Our own function naming convention to the rescue

By using a simple naming convention, we can make sure that a) we can drop in code to run for any operation and/or content type b) encapsulate the code within its own function.  To do this, your actual hook_nodeapi implementation will simply delagate execution to these other functions.  First, if a function named module_nodeapi_operation exists, we’ll call it.  Then if the function module_nodeapi_operation_content-type exists, execute it.

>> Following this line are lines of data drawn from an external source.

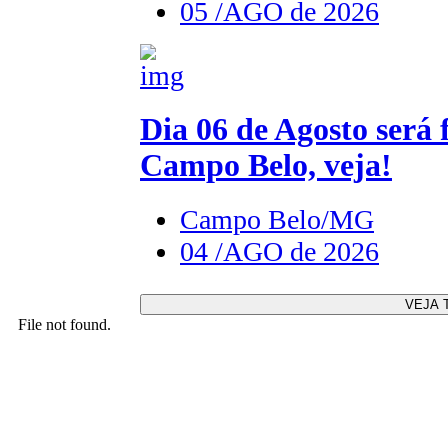
05 /AGO de 2026
Dia 06 de Agosto será
Campo Belo, veja!
Campo Belo/MG
04 /AGO de 2026
VEJA 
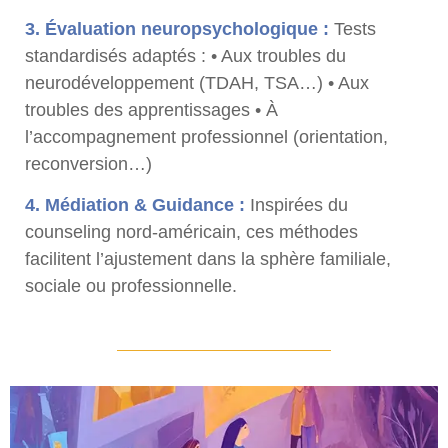
3. Évaluation neuropsychologique :
Tests
standardisés adaptés : • Aux troubles du
neurodéveloppement (TDAH, TSA…) • Aux
troubles des apprentissages • À
l’accompagnement professionnel (orientation,
reconversion…)
4. Médiation & Guidance :
Inspirées du
counseling nord-américain, ces méthodes
facilitent l’ajustement dans la sphère familiale,
sociale ou professionnelle.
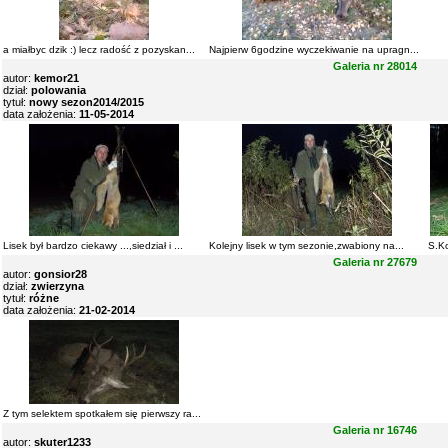
a miałbyc dzik :) lecz radość z pozyskan...
Najpierw 6godzine wyczekiwanie na upragn...
Galeria nr 28014
autor:
kemor21
dział:
polowania
tytuł:
nowy sezon2014/2015
data założenia:
11-05-2014
Lisek był bardzo ciekawy ...,siedział i ...
Kolejny lisek w tym sezonie,zwabiony na...
S.Ko
Galeria nr 27679
autor:
gonsior28
dział:
zwierzyna
tytuł:
różne
data założenia:
21-02-2014
Z tym selektem spotkałem się pierwszy ra...
Galeria nr 16746
autor:
skuter1233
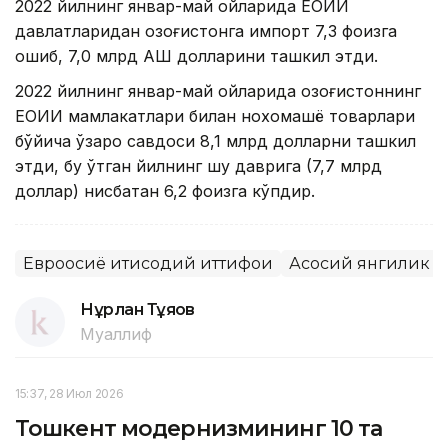
2022 йилнинг январ-май ойларида ЕОИИ
давлатларидан Қозоғистонга импорт 7,3 фоизга
ошиб, 7,0 млрд АҚШ долларини ташкил этди.
2022 йилнинг январ-май ойларида Қозоғистоннинг
ЕОИИ мамлакатлари билан нохомашё товарлари
бўйича ўзаро савдоси 8,1 млрд долларни ташкил
этди, бу ўтган йилнинг шу даврига (7,7 млрд
доллар) нисбатан 6,2 фоизга кўпдир.
Евроосиё иқтисодий иттифоқи
Асосий янгилик
Нұрлан Тұяқов
Муаллиф
15:37, 28 Июл 2026
Тошкент модернизмининг 10 та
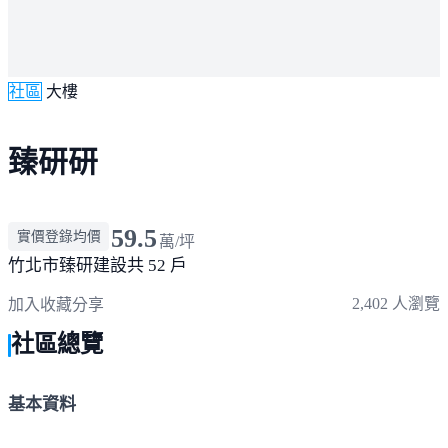
社區
大樓
臻研研
59.5
實價登錄均價
萬/坪
竹北市
臻研建設
共 52 戶
2,402 人瀏覽
加入收藏
分享
社區總覽
基本資料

Let’s assume you have a module foo, the hook_nodeapi function looks like:


  1. <?php
  2. /**
  3. * Implementation of hook_nodeapi that delegates operations to other functions
  4. * @see http://api.drupal.org/api/function/hook_nodeapi/6
  5. * @author Oscar Merida
  6. */
  7. function foo_nodeapi(&$node, $op,$a3 = NULL, $a4 = NULL)
  8. {
  9. // our own all too clever function api
  10. // first call foo_$op if it exists
  11. // then call foo_$op_$node->type if it exists
  12. $f_base = ‘foo_nodeapi_’ . $op;
  13. if (function_exists($f_base))
  14. {
  15. $f_base(&$node, $a3, $a4);
  16. }
  17. $f_content = $f_base . ‘_’ . $node->type;
  18. if (function_exists($f_content))
  19. {
  20. $f_content(&$node, $a3, $a4);
  21. }
  22. }

If you need to alter something about all nodes before they are saved, you would create a function named foo_nodeapi_presave.

  1. <?php
  2. function foo_nodeapi_presave(&$node, $op, $a3, $a4)
  3. {
  4. // do something to all nodes before they are saved
  5. }

Likewise, to affect what is loaded with a story node, we need a function named foo_nodeapi_load_story:

  1. <?php
  2. function foo_nodeapi_load_story(&$node, $op, $a3, $a4)
  3. {
  4. // do something to story nodes when they are loaded
  5. }


Keep in mind that both functions are called, but the content type specific one is called after the more general one so you can undo/override the latter. As a side note, I was trying to use the presave operation to set the value of a CCK Text field if it was empty. Since the order of hook calls depend on the weight of the module in the system table, I had to make sure the content module had a higher weight than my own. If you’re trying to set the value of a CCK field but it’s not being saved, you’ll have to do the same.